:: Work to be completed ::
First find the line containing "Rendered at 1500 by 844 pixels." in the data, then set it down exactly along with every line after it, through the last.

------------------------------------------------------------

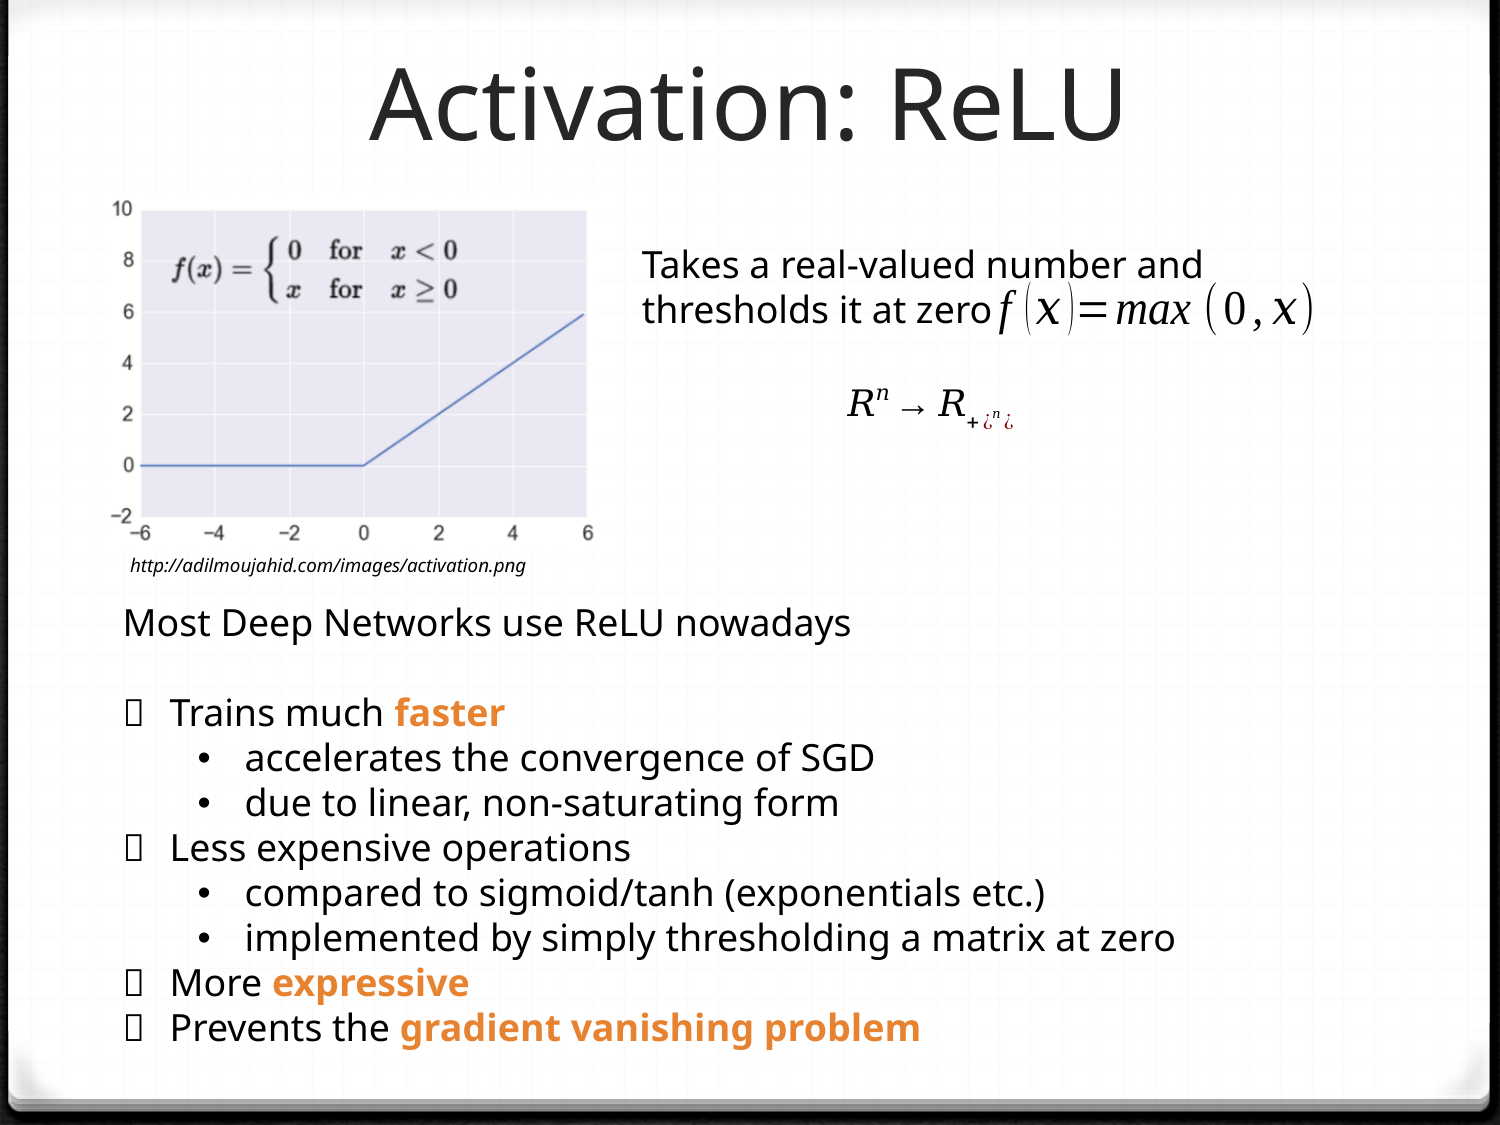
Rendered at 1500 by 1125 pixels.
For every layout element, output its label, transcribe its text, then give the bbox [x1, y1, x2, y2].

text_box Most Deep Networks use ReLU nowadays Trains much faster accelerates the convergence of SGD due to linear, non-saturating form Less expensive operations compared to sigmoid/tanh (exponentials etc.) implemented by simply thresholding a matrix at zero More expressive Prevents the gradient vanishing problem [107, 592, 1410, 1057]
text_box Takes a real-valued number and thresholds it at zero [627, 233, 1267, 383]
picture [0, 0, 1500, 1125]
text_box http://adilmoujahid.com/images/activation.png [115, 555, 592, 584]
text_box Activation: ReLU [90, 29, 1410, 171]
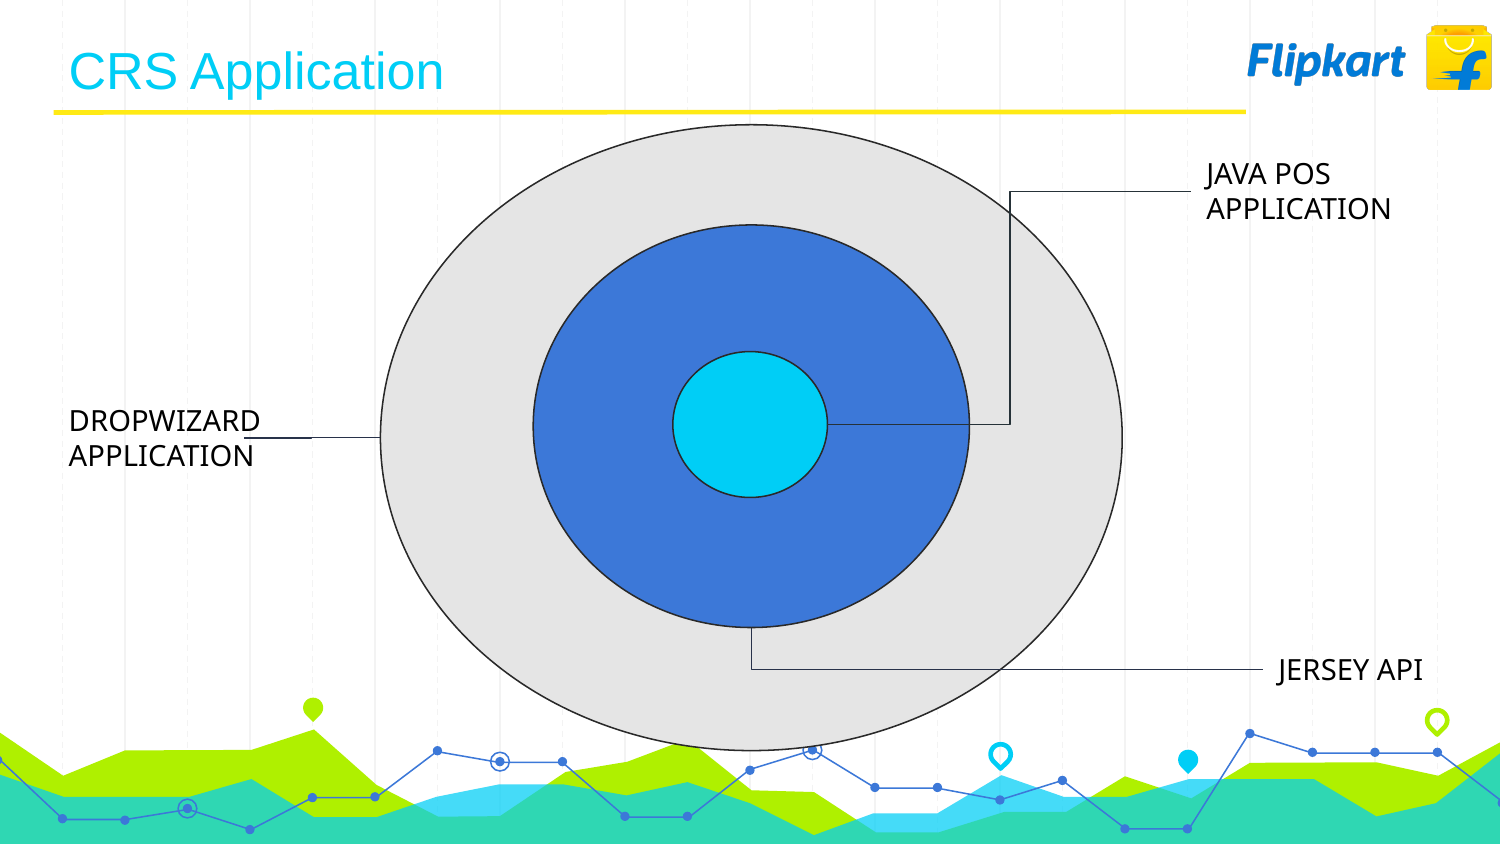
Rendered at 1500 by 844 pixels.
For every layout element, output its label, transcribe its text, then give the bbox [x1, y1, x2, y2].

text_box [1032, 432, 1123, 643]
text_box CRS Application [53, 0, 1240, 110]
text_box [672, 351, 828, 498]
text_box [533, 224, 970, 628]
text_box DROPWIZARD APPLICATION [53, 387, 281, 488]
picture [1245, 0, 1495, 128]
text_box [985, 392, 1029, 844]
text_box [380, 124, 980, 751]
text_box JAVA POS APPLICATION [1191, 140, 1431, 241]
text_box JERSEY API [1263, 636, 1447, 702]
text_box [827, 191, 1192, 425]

------------------------------------------------------------

:: Answer section ::
Rendered at 1500 by 844 pixels.
For every layout element, output its label, transcribe its text, then give the bbox [x1, y1, x2, y2].

text_box [1032, 432, 1123, 643]
text_box CRS Application [53, 0, 1240, 110]
text_box [672, 351, 828, 498]
text_box [533, 224, 970, 628]
text_box DROPWIZARD APPLICATION [53, 387, 281, 488]
picture [1245, 0, 1495, 128]
text_box [985, 392, 1029, 844]
text_box [380, 124, 980, 751]
text_box JAVA POS APPLICATION [1191, 140, 1431, 241]
text_box JERSEY API [1263, 636, 1447, 702]
text_box [827, 191, 1192, 425]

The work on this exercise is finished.